STUDY TEXT -

------------------------------------------------------------

Single by Mareux
- Released: December 8, 2021
- Genre: Dark wave
- Length: 3:14
- Label: Revolution; Warner;
- Songwriters: Boris Williams; Lol Tolhurst; Porl Thompson; Robert Smith; Simon Gallup;
- Producer: Aryan Ashtiani

Mareux singles chronology
| "Dance Floor Dolor" (2020) | "The Perfect Girl" (2021) | "Glass" (2022) |

= The Perfect Girl (song) =

"The Perfect Girl" is a song recorded by the American musician Mareux. It is a cover of the 1987 song by the English rock band the Cure, from their album Kiss Me, Kiss Me, Kiss Me. The song was released as a single on December 8, 2021.

"The Perfect Girl" went viral on TikTok. A few famous users on the app used the song in the summer of 2021, which began the song's spread throughout the community. It is often used in association with fan edits of the film American Psycho. The song debuted and peaked at number 35 on Billboards Hot Rock & Alternative Songs chart in December 2021 and peaked at number 14 on the UK Independent Singles Breakers Chart in December 2022. The viral success of "The Perfect Girl" allowed Mareux to shoot a music video for the song in 2022 starring Violet Chachki, the winner of the seventh season of RuPaul's Drag Race. as of 2022, videos on TikTok using "The Perfect Girl" have collectively received 2.3 billion plays. It also has over 619 million plays on Spotify as of August 2026.

------------------------------------------------------------

DATA FOR REVIEW -
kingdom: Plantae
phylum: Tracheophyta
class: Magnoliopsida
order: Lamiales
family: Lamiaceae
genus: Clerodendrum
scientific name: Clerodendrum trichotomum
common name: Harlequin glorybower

------------------------------------------------------------

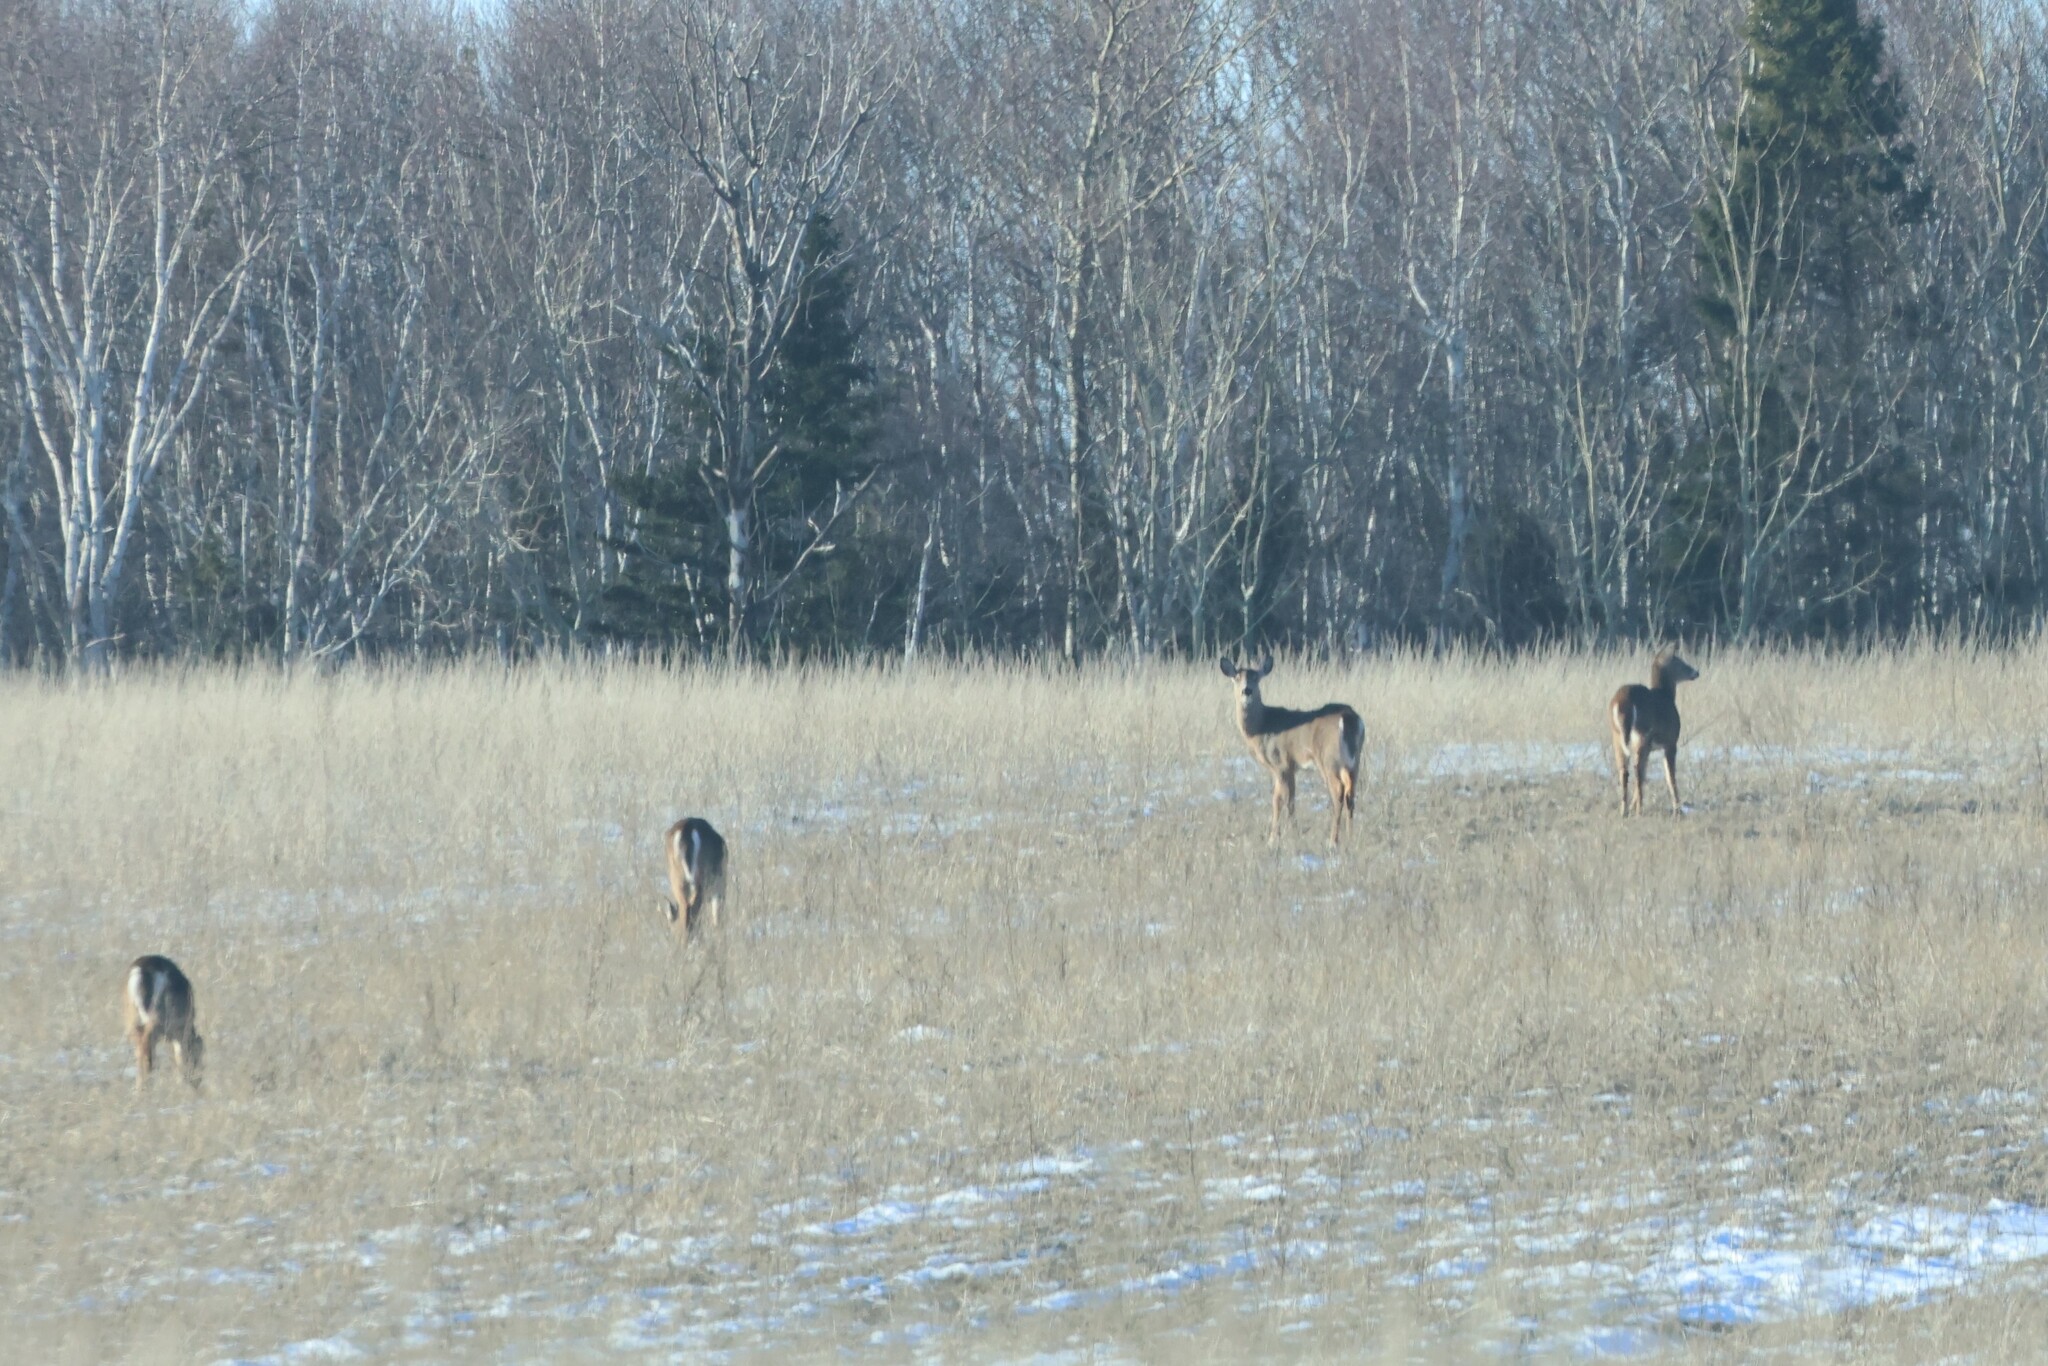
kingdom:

------------------------------------------------------------

INSTRUCTIONS -
- A) In the song article, substitute "the artist" for "Mareux" and write out the passage from "Single by Mareux" up to and including "December 8, 2021.".
- B) List every songwriter named in the song article.
The entries play no part in this work.

SOLUTIONS TO EACH TASK -
- A)
Single by the artist
- Released: December 8, 2021
- Genre: Dark wave
- Length: 3:14
- Label: Revolution; Warner;
- Songwriters: Boris Williams; Lol Tolhurst; Porl Thompson; Robert Smith; Simon Gallup;
- Producer: Aryan Ashtiani

the artist singles chronology
| "Dance Floor Dolor" (2020) | "The Perfect Girl" (2021) | "Glass" (2022) |

= The Perfect Girl (song) =

"The Perfect Girl" is a song recorded by the American musician the artist. It is a cover of the 1987 song by the English rock band the Cure, from their album Kiss Me, Kiss Me, Kiss Me. The song was released as a single on December 8, 2021.

- B) Boris Williams, Lol Tolhurst, Porl Thompson, Robert Smith, Simon Gallup